» **What the task requires**
Please arrange everything from the first line down to and including the line that contains "der richtigen Berufsunfähigkeitsversicherung." as a Markdown table with the columns Row and Line text, numbering each row and leaving out blank lines.

• • • • • • •

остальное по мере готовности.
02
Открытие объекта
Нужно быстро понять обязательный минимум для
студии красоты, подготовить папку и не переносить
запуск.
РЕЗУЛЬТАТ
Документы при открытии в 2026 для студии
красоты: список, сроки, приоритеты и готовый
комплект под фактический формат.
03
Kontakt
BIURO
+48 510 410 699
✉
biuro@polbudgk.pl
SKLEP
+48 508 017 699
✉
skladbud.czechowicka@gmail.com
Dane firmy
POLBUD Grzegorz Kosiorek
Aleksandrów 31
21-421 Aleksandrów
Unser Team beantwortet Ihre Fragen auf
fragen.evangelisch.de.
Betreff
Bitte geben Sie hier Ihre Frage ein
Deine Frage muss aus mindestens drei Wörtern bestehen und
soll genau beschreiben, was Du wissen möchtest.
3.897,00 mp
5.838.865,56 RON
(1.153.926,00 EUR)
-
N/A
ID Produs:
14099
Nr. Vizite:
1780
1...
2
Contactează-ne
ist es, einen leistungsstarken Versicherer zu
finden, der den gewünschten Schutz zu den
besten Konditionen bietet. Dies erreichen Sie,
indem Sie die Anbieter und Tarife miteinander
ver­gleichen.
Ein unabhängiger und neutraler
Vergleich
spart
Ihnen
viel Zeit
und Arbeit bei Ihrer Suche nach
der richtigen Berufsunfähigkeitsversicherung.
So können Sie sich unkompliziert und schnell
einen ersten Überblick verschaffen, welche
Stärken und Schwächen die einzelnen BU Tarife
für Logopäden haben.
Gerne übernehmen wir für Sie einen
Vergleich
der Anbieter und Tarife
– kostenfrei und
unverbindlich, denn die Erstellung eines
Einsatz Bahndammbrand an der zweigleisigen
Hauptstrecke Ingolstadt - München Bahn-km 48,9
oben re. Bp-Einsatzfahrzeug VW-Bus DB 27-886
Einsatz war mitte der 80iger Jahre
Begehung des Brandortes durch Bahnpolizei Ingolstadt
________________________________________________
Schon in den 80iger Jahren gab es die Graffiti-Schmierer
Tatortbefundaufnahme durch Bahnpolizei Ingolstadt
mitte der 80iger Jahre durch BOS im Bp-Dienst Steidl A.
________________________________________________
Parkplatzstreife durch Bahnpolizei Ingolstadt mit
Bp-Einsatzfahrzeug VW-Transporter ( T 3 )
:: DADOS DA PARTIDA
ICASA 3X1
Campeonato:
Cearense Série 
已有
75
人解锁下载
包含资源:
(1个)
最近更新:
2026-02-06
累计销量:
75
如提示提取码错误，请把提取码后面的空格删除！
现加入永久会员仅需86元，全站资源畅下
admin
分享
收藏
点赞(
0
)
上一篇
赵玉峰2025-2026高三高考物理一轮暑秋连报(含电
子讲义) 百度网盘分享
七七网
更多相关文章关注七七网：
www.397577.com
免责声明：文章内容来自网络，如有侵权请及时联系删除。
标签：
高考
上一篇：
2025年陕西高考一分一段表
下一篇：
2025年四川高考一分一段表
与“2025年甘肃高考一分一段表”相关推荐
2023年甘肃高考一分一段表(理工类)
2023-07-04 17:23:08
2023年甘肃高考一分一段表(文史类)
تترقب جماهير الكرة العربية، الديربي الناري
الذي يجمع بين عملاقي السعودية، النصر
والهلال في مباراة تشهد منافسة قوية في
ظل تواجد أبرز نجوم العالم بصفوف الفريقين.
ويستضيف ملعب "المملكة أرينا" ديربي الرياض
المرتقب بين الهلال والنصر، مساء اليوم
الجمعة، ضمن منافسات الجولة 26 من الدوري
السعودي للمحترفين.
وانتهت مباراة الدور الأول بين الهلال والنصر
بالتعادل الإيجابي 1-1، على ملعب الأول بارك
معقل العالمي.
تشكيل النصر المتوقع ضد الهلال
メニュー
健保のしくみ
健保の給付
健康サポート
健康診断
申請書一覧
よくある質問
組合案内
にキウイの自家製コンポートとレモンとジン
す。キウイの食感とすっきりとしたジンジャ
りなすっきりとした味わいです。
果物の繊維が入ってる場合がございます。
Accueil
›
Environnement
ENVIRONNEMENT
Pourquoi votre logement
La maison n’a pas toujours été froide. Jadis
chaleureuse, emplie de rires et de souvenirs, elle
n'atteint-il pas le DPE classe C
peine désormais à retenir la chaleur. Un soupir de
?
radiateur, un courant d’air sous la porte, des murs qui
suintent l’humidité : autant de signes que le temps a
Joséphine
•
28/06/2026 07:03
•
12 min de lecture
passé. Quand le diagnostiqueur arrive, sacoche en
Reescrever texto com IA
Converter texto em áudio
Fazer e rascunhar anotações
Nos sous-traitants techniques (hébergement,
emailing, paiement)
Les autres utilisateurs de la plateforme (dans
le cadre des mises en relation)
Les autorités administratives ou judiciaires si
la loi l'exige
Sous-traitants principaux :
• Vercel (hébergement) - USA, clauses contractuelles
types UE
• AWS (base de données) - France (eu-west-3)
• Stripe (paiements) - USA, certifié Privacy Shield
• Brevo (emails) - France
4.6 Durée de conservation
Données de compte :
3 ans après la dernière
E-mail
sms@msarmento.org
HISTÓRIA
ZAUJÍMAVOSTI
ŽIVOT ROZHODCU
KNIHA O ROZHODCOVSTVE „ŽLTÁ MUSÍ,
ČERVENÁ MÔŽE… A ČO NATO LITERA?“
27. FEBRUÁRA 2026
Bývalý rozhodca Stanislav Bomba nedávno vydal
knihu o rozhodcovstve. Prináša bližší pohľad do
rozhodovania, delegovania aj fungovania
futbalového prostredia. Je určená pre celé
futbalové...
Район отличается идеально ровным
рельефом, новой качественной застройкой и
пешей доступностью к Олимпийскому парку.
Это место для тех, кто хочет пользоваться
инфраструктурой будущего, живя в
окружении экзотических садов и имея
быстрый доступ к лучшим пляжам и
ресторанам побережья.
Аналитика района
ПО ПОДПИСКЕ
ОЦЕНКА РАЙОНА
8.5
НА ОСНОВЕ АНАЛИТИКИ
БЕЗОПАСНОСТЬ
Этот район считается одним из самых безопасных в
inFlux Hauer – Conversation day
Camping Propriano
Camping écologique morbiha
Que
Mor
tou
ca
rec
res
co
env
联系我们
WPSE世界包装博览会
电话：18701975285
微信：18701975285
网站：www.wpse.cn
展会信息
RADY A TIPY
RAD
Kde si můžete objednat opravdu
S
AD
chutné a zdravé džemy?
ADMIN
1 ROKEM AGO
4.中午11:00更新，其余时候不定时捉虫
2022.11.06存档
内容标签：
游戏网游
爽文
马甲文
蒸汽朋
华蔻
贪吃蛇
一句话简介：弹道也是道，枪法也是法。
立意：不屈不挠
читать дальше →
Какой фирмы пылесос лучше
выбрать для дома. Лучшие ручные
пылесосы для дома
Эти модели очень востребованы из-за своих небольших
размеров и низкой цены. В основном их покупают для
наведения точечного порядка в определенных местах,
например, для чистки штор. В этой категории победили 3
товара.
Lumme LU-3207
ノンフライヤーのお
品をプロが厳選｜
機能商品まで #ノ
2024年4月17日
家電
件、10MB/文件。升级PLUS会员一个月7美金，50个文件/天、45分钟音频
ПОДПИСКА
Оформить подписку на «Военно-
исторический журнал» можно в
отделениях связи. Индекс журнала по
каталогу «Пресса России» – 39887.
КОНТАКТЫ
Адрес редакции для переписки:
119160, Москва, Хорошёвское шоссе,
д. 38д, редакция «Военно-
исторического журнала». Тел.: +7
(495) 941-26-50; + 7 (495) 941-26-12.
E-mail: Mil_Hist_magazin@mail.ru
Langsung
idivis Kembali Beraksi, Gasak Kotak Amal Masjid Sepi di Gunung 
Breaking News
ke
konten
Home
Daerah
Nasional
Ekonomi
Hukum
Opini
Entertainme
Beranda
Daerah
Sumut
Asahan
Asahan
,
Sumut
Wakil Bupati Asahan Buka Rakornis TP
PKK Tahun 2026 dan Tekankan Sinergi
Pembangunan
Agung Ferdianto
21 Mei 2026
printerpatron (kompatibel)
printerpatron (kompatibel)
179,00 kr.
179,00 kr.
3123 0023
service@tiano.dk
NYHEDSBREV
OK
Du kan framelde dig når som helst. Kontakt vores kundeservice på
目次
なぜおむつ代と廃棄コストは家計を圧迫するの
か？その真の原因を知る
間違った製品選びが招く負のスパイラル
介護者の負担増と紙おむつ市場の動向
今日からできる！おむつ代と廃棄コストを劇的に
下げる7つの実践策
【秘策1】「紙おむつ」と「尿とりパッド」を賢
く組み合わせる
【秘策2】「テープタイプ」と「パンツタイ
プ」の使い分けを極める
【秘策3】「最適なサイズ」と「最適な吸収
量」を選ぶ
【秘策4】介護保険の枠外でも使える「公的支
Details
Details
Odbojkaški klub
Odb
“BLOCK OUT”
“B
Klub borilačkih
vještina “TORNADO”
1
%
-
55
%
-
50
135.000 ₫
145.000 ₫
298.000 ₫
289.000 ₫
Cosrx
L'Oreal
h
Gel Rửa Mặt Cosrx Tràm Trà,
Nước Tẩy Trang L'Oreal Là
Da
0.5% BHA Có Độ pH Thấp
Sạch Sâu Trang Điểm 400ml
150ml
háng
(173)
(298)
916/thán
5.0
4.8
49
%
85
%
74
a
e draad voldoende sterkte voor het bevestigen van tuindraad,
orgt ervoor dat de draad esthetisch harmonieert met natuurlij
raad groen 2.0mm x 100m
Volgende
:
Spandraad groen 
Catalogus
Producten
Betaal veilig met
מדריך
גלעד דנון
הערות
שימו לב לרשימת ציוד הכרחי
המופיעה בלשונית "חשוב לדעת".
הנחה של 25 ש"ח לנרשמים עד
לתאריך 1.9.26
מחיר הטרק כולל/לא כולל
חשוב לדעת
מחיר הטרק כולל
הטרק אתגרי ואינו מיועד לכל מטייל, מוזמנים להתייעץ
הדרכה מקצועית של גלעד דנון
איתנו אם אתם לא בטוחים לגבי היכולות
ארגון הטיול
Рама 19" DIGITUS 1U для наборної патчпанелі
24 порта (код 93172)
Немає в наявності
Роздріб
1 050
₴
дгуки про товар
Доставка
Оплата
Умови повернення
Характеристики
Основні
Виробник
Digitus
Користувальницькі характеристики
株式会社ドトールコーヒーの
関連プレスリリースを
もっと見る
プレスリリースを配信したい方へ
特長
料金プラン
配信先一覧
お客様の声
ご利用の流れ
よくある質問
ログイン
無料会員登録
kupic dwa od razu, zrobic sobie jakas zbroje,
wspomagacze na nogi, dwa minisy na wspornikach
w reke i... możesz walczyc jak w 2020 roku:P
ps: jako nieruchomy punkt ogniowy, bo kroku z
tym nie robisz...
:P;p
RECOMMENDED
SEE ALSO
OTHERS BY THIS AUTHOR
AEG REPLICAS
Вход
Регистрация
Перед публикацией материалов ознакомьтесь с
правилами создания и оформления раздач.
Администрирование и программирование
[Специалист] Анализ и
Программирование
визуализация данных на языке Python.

• • • • • • •

» **Completed exercise**
| Row | Line text |
|---|---|
| 1 | остальное по мере готовности. |
| 2 | 02 |
| 3 | Открытие объекта |
| 4 | Нужно быстро понять обязательный минимум для |
| 5 | студии красоты, подготовить папку и не переносить |
| 6 | запуск. |
| 7 | РЕЗУЛЬТАТ |
| 8 | Документы при открытии в 2026 для студии |
| 9 | красоты: список, сроки, приоритеты и готовый |
| 10 | комплект под фактический формат. |
| 11 | 03 |
| 12 | Kontakt |
| 13 | BIURO |
| 14 | +48 510 410 699 |
| 15 | ✉ |
| 16 | biuro@polbudgk.pl |
| 17 | SKLEP |
| 18 | +48 508 017 699 |
| 19 | ✉ |
| 20 | skladbud.czechowicka@gmail.com |
| 21 | Dane firmy |
| 22 | POLBUD Grzegorz Kosiorek |
| 23 | Aleksandrów 31 |
| 24 | 21-421 Aleksandrów |
| 25 | Unser Team beantwortet Ihre Fragen auf |
| 26 | fragen.evangelisch.de. |
| 27 | Betreff |
| 28 | Bitte geben Sie hier Ihre Frage ein |
| 29 | Deine Frage muss aus mindestens drei Wörtern bestehen und |
| 30 | soll genau beschreiben, was Du wissen möchtest. |
| 31 | 3.897,00 mp |
| 32 | 5.838.865,56 RON |
| 33 | (1.153.926,00 EUR) |
| 34 | - |
| 35 | N/A |
| 36 | ID Produs: |
| 37 | 14099 |
| 38 | Nr. Vizite: |
| 39 | 1780 |
| 40 | 1... |
| 41 | 2 |
| 42 | Contactează-ne |
| 43 | ist es, einen leistungsstarken Versicherer zu |
| 44 | finden, der den gewünschten Schutz zu den |
| 45 | besten Konditionen bietet. Dies erreichen Sie, |
| 46 | indem Sie die Anbieter und Tarife miteinander |
| 47 | ver­gleichen. |
| 48 | Ein unabhängiger und neutraler |
| 49 | Vergleich |
| 50 | spart |
| 51 | Ihnen |
| 52 | viel Zeit |
| 53 | und Arbeit bei Ihrer Suche nach |
| 54 | der richtigen Berufsunfähigkeitsversicherung. |